JOB ITEM: Where does the string "metilsulfonilmetano" occur in the entries below? Copy every line where it does.

Page-level text extractions:

+ + +

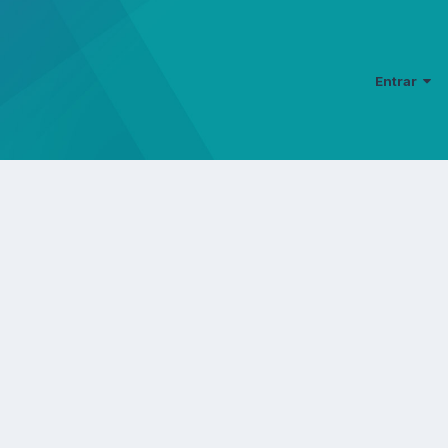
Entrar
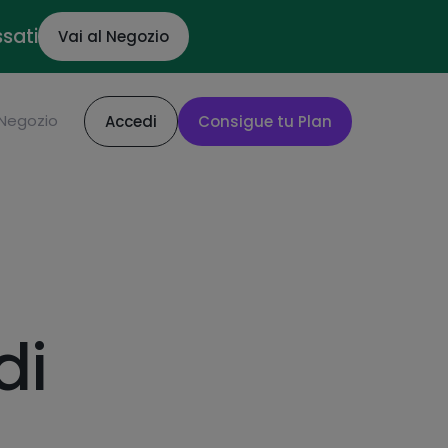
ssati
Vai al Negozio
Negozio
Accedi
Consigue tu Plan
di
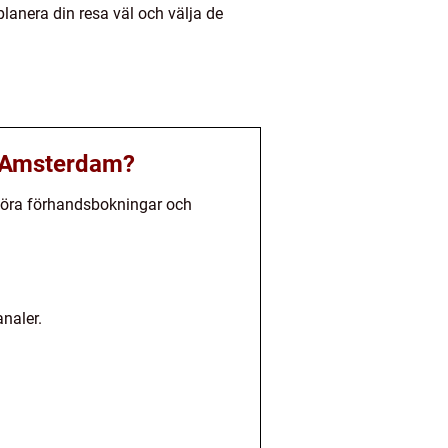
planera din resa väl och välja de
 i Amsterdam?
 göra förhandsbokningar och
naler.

+ + +

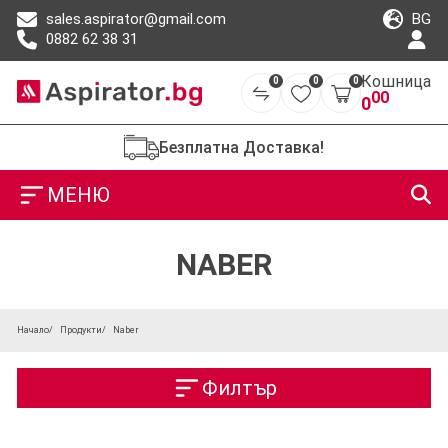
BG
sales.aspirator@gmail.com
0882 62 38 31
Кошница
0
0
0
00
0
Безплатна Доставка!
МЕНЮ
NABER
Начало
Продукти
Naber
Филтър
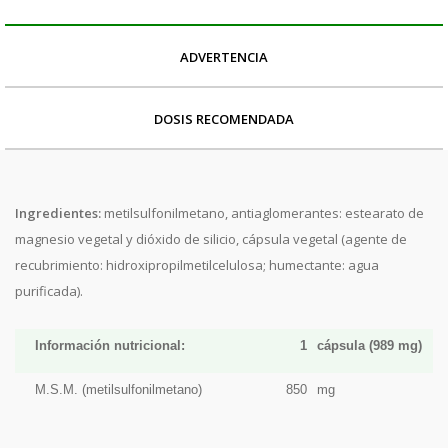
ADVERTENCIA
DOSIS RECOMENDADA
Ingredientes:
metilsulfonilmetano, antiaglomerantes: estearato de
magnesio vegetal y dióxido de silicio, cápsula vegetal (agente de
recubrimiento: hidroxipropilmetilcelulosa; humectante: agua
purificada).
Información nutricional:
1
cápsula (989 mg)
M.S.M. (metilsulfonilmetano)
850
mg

+ + +

RESULT OF THE EXERCISE:
metilsulfonilmetano, antiaglomerantes: estearato de
M.S.M. (metilsulfonilmetano)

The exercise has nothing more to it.